Titin is the predominant source of cardiomyocyte (cellular) resting tension and stiffness (11,12). Together with extra-cellular matrix collagen it is the primary determinant of passive myocardial (tissue) stiffness. Titin has a number of other mechanical and non-mechanical effects. During contraction below slack sarcomere length (SL), titin is extended in the opposite direction from that which occurs during passive stretch, resulting in a cardiomyocyte restoring force and elastic recoil. This property may contribute to ventricular diastolic suction. SL-dependent activation mediated by increased myofilament Ca2+ sensitivity is magnified at higher levels of titin-dependent tension, likely related to titin binding to thick and/or thin filament. Titin interacts with various Z-disk proteins as well as with a number of other binding factors and may have an important role in biomechanical sensing and nuclear signaling (11,12). Finally, titin may provide scaffolding for normal sarcomere assembly and organization.

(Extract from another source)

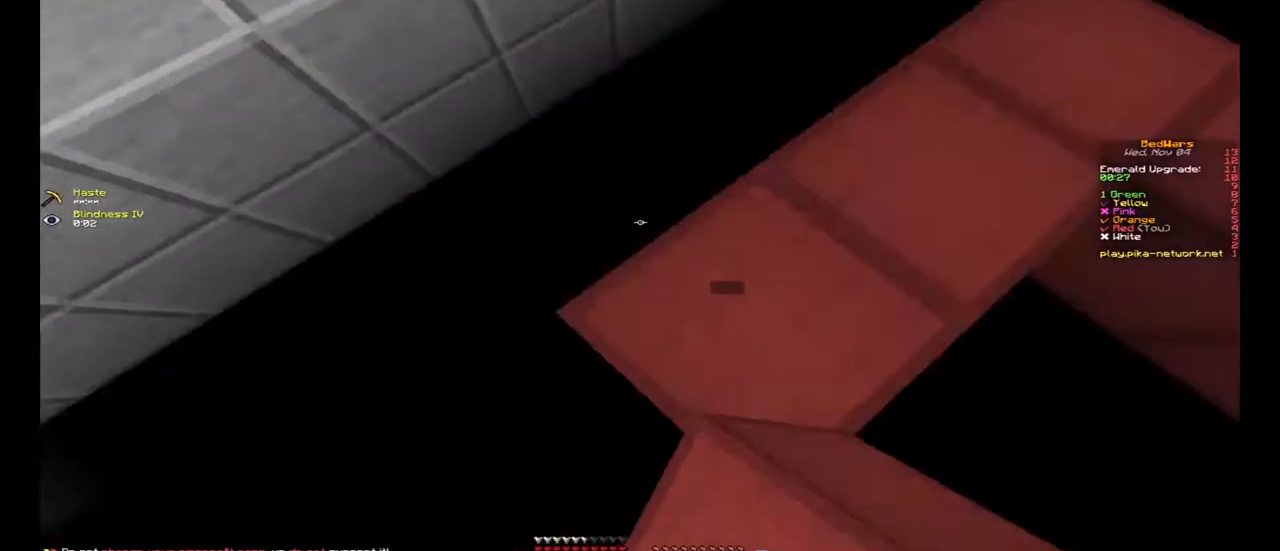
{"keys": [], "mouse": [], "events": [[33, "d", "down"], [100, "d", "up"], [333, "mouse_right", "down"], [367, "mouse_right", "up"]]}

Titin in Human Heart Disease
Over the last 10–15 years an important role for titin in human heart disease has emerged (11,12,14,15). Genetic studies (15) reveal multiple titin mutations that cause dilated cardiomyopathy (DCM), and titin is the most commonly mutated gene associated with DCM. Changes in titin isoforms toward a higher N2BA:N2B ratio which reduce passive cardiomyocyte stiffness have been reported in patients with ischemic and non-ischemic DCM (11,12,14). Reduced PKA/PKG-mediated phosphorylation has also been reported, which would have the opposite effect. In these studies, passive myocardial stiffness of muscle strips from DCM patients was reduced, suggesting that the isoform effect is more important. In contrast, in HFpEF, significant changes in isoform ratio have not been demonstrated. However, as noted earlier phosphorylation changes appear to play a major role (8,9,12,14). Borbely and Paulus and co-workers were first to report a decrease in phosphorylation of titin’s PKA/PKG sites in LV endomyocardial biopsies from HFpEF patients (9), resulting in increased cardiomyocyte resting tension. They subsequently showed that this is associated with reduced PKG activity and have advanced the hypothesis that an inflammatory process centered in the endothelium is responsible (2,9). Recently, we showed that phosphorylation of a functionally important PKCα site is increased while, as expected, PKA/G site phosphorylation was decreased in HFpEF (8). Thus, these phosphorylation changes combine to increase cardiomyocyte resting tension.
Manipulation of Titin Isoform Expression in a Murine Model of HFpEF
Methawasin et al (4) are to be congratulated for a tour de force proof of principle investigation of the effects of manipulation of titin isoforms as a treatment for a transverse aortic constriction (TAC) – DOCA murine model of progressive LV hypertrophy leading to HFpEF. Conditional expression of a transgene with deletion of the RNA recognition motif for one of the RBM20 alleles (cRbm20∆RRM) resulted in reduced splicing and a substantial increase in larger, more compliant titins. This novel approach allowed testing of the hypothesis that increasing the compliance of titin can reverse HFpEF after its establishment. The result was normalization of passive stiffness of isolated muscle strips as well as LV diastolic function and chamber stiffness assessed by echocardiography and pressure-volume analysis. There were no effects of “treatment” on collagen content or intracellular Ca2+ transients. The authors also showed that other splice targets of RBM20 did not contribute to their results. Thus, the beneficial effects were almost certainly entirely related to changes in titin isoforms. Interestingly, cRbm20∆RRM mice also displayed increased relaxation rate. Improved relaxation may reflect an alteration in the interaction between titin and thin and/or thick filaments caused by reduced titin dependent tension. Importantly, treated animals displayed improved exercise tolerance, and there were no obvious adverse effects of the isoform switch. In summary, increasing titin compliance in this model resulted in marked improvement in multiple measures of cardiac diastolic function and performance.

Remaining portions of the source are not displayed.